The write up states:

The phenomenon of metadata replacing AI isn’t just limited to web search. Manually attached metadata trumps machine learning in many fields once they mature – especially in fields where progress is faster than it is in internet search engines. When your elected government snoops on you, they famously prefer the metadata of who you emailed, phoned or chatted to the content of the messages themselves. It seems to be much more tractable to flag people of interest to the security services based on who their friends are and what websites they visit than to do clever AI on the messages they send. Once they’re flagged, a human can always read their email anyway.

This is an accurate statement.

The write up does not address a question I think is important in the AI versus metadata discussion. That question is, “Why?”

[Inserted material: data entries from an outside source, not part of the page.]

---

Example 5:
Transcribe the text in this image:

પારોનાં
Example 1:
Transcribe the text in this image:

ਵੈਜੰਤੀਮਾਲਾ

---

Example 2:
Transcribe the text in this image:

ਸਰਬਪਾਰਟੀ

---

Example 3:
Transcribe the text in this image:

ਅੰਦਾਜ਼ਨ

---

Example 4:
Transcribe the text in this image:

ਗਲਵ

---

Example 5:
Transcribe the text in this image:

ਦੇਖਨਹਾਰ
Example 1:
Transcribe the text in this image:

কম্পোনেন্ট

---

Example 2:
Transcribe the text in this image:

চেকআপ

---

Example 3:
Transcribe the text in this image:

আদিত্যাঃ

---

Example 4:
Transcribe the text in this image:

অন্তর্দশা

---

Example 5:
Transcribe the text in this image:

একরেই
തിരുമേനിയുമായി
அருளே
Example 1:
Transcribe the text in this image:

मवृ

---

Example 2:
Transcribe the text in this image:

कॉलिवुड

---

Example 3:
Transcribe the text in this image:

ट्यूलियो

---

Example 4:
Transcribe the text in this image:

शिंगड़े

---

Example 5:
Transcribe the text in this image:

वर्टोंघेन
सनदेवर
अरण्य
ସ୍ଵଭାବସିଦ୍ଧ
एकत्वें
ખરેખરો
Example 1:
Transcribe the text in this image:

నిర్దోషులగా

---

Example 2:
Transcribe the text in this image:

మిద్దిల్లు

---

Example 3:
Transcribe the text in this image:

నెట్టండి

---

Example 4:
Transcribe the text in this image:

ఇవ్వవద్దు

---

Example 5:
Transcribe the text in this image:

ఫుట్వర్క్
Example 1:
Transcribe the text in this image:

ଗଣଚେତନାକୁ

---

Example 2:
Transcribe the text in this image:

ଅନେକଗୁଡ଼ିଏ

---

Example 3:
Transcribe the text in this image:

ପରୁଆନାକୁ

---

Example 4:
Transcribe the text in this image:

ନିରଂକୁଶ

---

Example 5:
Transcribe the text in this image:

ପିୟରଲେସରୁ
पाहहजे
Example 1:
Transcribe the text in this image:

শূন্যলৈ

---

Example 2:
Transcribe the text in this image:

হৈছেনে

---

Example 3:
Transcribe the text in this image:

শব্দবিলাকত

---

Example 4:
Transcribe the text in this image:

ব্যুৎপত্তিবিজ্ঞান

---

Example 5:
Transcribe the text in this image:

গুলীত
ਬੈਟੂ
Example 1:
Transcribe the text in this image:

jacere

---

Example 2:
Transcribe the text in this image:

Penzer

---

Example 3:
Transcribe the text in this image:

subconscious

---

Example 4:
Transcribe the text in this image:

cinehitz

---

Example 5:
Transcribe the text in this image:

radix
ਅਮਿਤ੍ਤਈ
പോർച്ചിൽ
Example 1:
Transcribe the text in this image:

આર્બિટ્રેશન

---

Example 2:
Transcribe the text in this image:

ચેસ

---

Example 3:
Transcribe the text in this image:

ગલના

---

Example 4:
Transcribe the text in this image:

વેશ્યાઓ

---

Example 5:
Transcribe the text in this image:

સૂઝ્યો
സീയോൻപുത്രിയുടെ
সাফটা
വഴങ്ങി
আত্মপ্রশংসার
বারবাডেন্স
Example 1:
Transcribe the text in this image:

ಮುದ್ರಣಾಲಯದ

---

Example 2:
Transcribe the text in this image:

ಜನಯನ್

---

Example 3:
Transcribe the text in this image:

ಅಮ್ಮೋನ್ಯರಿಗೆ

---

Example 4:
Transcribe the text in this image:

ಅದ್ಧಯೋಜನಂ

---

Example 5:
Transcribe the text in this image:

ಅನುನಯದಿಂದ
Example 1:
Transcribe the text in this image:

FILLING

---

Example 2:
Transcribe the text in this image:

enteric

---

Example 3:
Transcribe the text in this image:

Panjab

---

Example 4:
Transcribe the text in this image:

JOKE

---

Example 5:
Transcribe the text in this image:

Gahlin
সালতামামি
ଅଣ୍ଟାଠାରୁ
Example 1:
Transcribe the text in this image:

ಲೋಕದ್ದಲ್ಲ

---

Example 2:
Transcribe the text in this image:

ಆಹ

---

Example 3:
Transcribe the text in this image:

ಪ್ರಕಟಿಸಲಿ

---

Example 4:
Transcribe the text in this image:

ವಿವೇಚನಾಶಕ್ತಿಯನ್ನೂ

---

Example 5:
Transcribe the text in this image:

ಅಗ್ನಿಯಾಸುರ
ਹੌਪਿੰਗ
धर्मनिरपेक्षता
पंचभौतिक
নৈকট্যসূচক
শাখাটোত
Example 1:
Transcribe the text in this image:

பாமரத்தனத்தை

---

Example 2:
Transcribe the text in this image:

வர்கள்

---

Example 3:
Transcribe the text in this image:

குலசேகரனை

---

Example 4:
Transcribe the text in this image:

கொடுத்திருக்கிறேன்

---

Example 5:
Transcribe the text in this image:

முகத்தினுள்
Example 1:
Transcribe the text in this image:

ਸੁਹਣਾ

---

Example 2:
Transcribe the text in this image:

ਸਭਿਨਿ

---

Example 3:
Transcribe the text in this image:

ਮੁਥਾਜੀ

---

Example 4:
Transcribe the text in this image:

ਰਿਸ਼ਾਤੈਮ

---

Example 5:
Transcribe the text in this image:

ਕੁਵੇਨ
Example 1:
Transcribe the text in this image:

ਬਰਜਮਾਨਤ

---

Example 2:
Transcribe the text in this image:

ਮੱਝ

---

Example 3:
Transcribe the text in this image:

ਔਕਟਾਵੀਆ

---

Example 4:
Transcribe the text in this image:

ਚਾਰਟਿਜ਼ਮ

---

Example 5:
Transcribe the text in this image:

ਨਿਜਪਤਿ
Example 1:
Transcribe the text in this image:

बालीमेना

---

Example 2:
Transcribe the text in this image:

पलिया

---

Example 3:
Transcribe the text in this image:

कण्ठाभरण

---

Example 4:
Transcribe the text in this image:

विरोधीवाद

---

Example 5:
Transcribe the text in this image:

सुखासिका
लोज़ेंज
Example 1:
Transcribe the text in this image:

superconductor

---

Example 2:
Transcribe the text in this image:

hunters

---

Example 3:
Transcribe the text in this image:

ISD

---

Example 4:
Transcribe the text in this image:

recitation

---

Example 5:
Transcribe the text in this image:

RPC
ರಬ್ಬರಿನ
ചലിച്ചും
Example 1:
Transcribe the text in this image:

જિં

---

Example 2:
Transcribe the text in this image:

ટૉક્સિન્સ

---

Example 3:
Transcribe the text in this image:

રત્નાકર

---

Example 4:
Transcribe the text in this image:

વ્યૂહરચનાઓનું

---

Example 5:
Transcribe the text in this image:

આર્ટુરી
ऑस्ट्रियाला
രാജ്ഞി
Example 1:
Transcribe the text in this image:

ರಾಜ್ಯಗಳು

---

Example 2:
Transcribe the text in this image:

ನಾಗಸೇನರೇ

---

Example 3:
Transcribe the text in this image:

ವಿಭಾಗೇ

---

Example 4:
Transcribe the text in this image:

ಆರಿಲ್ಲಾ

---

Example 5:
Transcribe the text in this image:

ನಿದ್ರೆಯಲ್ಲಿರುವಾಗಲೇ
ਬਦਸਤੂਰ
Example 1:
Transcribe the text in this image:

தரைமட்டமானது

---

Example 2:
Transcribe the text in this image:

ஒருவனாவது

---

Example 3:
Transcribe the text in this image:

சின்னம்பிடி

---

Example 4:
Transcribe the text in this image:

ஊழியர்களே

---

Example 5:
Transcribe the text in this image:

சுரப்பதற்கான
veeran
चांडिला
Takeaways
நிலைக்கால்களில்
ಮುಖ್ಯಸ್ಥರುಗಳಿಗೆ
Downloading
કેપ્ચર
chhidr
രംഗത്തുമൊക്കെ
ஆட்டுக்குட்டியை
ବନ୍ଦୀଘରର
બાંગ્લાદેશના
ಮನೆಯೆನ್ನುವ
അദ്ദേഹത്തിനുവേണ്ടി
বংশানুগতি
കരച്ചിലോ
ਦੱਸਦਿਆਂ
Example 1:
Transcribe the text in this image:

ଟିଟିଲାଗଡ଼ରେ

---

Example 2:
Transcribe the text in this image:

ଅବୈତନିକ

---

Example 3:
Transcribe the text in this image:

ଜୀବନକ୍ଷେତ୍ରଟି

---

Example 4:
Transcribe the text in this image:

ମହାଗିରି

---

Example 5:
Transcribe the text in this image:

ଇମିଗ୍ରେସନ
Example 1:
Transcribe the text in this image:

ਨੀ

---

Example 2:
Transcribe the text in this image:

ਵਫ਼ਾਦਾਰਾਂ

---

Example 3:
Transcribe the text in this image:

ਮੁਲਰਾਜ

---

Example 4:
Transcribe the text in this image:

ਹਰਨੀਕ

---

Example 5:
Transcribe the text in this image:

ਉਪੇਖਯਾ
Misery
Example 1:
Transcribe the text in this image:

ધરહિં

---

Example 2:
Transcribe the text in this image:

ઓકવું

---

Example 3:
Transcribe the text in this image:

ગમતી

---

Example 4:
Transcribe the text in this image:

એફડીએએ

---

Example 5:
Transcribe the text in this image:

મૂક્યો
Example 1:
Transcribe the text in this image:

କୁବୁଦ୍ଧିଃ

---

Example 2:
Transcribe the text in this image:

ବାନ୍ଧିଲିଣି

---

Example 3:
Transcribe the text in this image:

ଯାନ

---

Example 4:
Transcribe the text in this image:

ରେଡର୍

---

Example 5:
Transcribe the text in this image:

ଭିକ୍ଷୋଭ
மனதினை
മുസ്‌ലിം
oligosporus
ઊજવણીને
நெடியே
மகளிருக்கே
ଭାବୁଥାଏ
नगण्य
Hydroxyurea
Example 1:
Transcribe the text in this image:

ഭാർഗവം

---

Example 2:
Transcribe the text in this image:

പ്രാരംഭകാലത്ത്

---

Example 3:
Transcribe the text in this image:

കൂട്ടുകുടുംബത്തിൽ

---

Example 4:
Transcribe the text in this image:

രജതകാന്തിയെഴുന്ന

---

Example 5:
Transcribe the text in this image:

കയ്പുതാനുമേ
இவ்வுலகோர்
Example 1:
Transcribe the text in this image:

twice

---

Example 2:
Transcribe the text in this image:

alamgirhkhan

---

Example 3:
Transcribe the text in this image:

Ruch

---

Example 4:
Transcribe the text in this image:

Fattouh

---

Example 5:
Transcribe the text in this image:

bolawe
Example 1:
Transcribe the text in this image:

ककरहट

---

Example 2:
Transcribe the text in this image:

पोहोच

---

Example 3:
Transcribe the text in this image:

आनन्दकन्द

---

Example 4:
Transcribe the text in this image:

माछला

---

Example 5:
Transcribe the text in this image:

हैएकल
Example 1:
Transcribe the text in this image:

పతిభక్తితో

Here are some of the reasons I have documented in my books and writings over the years:

  1. Metadata is cheaper to process than spending to get smart software to work in a reliable way
  2. Metadata is good enough; that is, key insights can be derived with maths taught in most undergraduate mathematics programs. (I lectured about the 10 algorithms which everyone uses. Why? These are good enough.)
  3. Machines can do pretty good indexing; that is, key word and bound phrase extraction and mapping, clustering, graphs of wide paths among nodes, people, etc.
  4. Humans have been induced to add their own – often wonky – index terms or hash tags as the thumbtypers characterize their tags
  5. Index analysis (Gene Garfield’s citation analysis) provides reasonably useful indications of what’s important even if one knows zero about a topic, entity, etc.
  6. Packaging indexing – sorry, metadata – as smart software and its ilk converts VCs from skeptics into fantasists. Money flows even though Google’s DeepMind technology is not delivering dump trucks of money to the Alphabet front door. Maybe soon? Who knows?

Net net: The strongest supporters of artificial intelligence have specific needs: Money, vindication of an idea gestated among classmates at a bar, or a desire to become famous.

Who agrees with me? Probably not too many people. As the professionals who founded commercial database products in the late 1970s and early 1980s die off, any chance of getting the straight scoop on the importance of indexing decreases. For AI professionals, that’s probably good news. For those individuals who understand indexing in today’s context, good luck with your mission.

Stephen E Arnold, April 30, 2021